Em junho deste ano, a InfoAmazonia revelou que os projetos do edital impactam diretamente quatro terras indígenas. Além disso, o MPI e a Funai não haviam sido informados, o que gerou críticas de especialistas e líderes indígenas, que apontam possíveis conflitos territoriais e falhas na proteção dos direitos dos povos tradicionais. A reportagem também destaca a falta de transparência do edital quanto às compensações financeiras e à exclusividade dos projetos. Após a publicação, a Secretaria de Meio Ambiente do Amazonas afirmou que as consultas serão realizadas junto às comunidades, mas que o edital ainda está na fase de assinatura de pré-contratos.
Para o MPF, essa “iniciativa do governo do Amazonas abre mais um caminho para o controle de empresas estrangeiras em terras públicas, ainda que de forma indireta”. Os procuradores também citam “fraudes” nestes projetos e “potencial ineficácia do uso de REDD+ para combate à crise climática”.
O órgão afirma ter procurado as comunidades afetadas pelos projetos de carbono e que “foi informado por elas que não houve qualquer consulta ou contato, que não conhecem a proposta e nem mesmo o modelo de funcionamento de contratos de crédito carbono ou REDD+”. Os procuradores ressaltam que as comunidades denunciam um “completo abandono”.
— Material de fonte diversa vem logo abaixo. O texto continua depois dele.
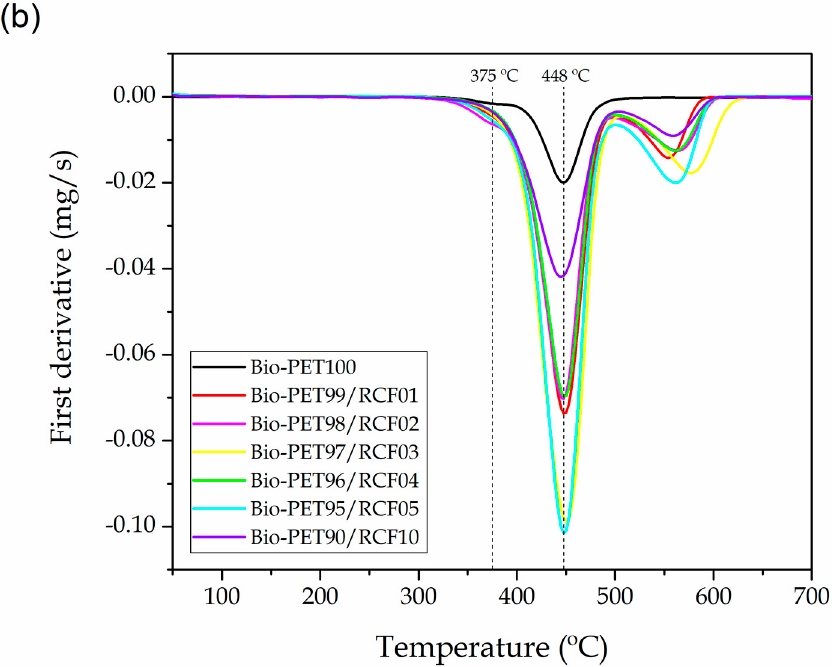
Figure 4. ( a ) Thermogravimetric analysis (TGA) and ( b ) first derivative thermogravimetric (DTG) curves of the bio-based polyethylene terephthalate (bio-PET)/recycled cotton fiber (RCF) composite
Além do edital, a recomendação do MPF também se aplica aos projetos de crédito de carbono em desenvolvimento no Alto Solimões, nas comunidades indígenas do município de Jutaí, que são realizados por empresas colombianas, e aos projetos no território do povo Apurinã, no sul do Amazonas, onde a venda de créditos de carbono está associada à venda de NFTs. Ambos os casos foram revelados com exclusividade pela InfoAmazonia na série de reportagens “Dinheiro que Dá em Árvore”, que mostrou como as comunidades não teriam sido devidamente consultadas sobre os projetos. Nos dois casos, não havia autorização dos órgãos indigenistas para a realização das reuniões que resultaram na assinatura de contratos.